Argus was founded in 1901 by Henri Jeannin as the Internationale Automobil-Zentrale Jeannin & Co, initially to import Panhards from France.  In 1902 the company started making its own cars, at first with Panhard engines and other components, but in 1903 began to develop and make its own engines: a 2,380cc 12PS 2-cylinder, a 4,960cc 20PS 4-cyclinder and a 9,260cc 40PS 4-cylinder.  There is no information about the size of the six-cylinder that powered the car in our Snapshot, but we know that from 1906 Argus built trucks with various engine sizes, the largest of which was rated at 70PS and claimed to be the first six-cylinder engine installed in a commercial vehicle.  Could this be the powerplant of the limousine?
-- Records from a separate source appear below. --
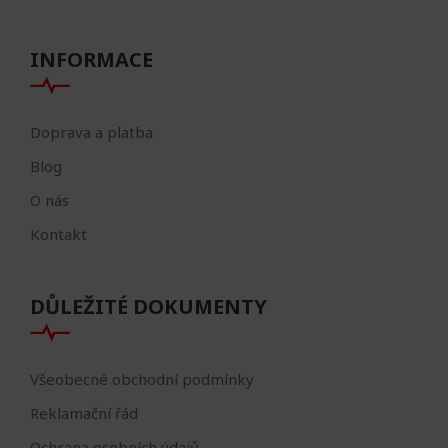
INFORMACE
Doprava a platba
Blog
O nás
Kontakt
DŮLEŽITÉ DOKUMENTY
Všeobecné obchodní podmínky
Reklamační řád
Ochrana osobních údajů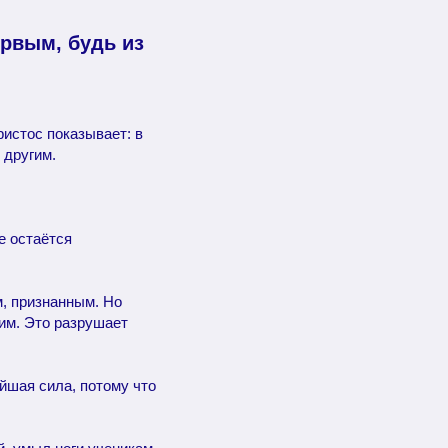
ервым, будь из
ристос показывает: в
 другим.
ре остаётся
, признанным. Но
им. Это разрушает
йшая сила, потому что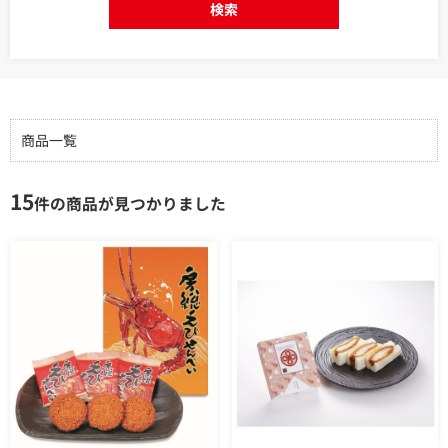
検索
商品一覧
15
件の商品が見つかりました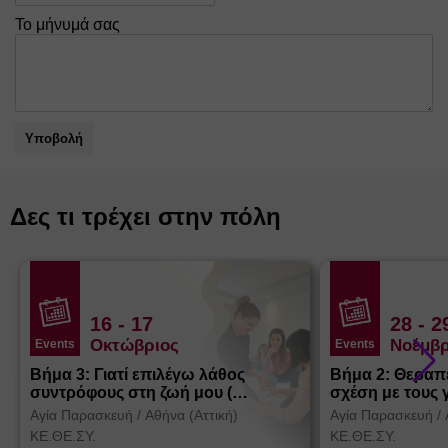
Το μήνυμά σας
Υποβολή
Δες τι τρέχει στην πόλη
16
- 17
28
- 2
Οκτώβριος
Νοέμβρ
Events
Events
Βήμα 3: Γιατί επιλέγω λάθος
Βήμα 2: Θεραπ
συντρόφους στη ζωή μου (
σχέση με τους 
Θεσσαλονίκη)
Αγία Παρασκευή
/
Αθήνα (Αττική)
Αγία Παρασκευή
/
ΚΕ.ΘΕ.ΣΥ.
ΚΕ.ΘΕ.ΣΥ.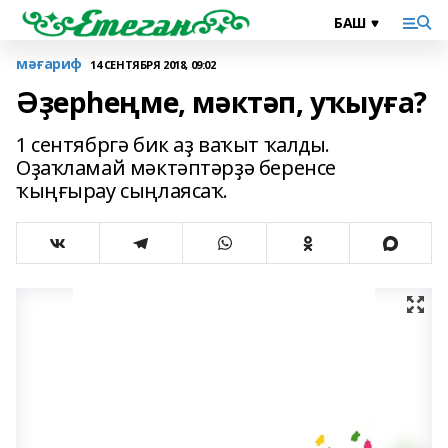
мәғариф
14 СЕНТЯБРЯ 2018, 09:02
Әҙерһеңме, мәктәп, уҡыуға?
1 сентябргә бик аҙ ваҡыт ҡалды.
Оҙаҡламай мәктәптәрҙә беренсе
ҡыңғырау сыңлаясаҡ.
The company changed its name in 1904 to Argus Motoren-Gesellschaft Jeannin & Co. and then in 1906 to Argus Motoren-Gesellschaft m.b..  In 1906 Jeannin left Argus and set up the Sun car company with his brother Emil.  The Argus company continued to make cars until 1910 and even competed in motor sport, including the Herkomer Trial.

The Argus car was said to have been sold in England under the name Beaufort, from premises near Baker Street in London, but these English cars appear to have had very different engines from those sold in Germany, and were supposed to be made in Baden, a location that appears nowhere in early Argus history – and so the link between Beaufort and Argus is perhaps doubtful.

After development of engines for a French airship in 1906, the Argus company moved increasingly towards engine manufacture, including series-built aero engines, highly effective motorboat engines and, in 1912, the engines for the world’s first four-engined aircraft, built by Sikorski.  Argus returned to the field of motor vehicles in 1929, when it manufactured straight-eight engines for Horch.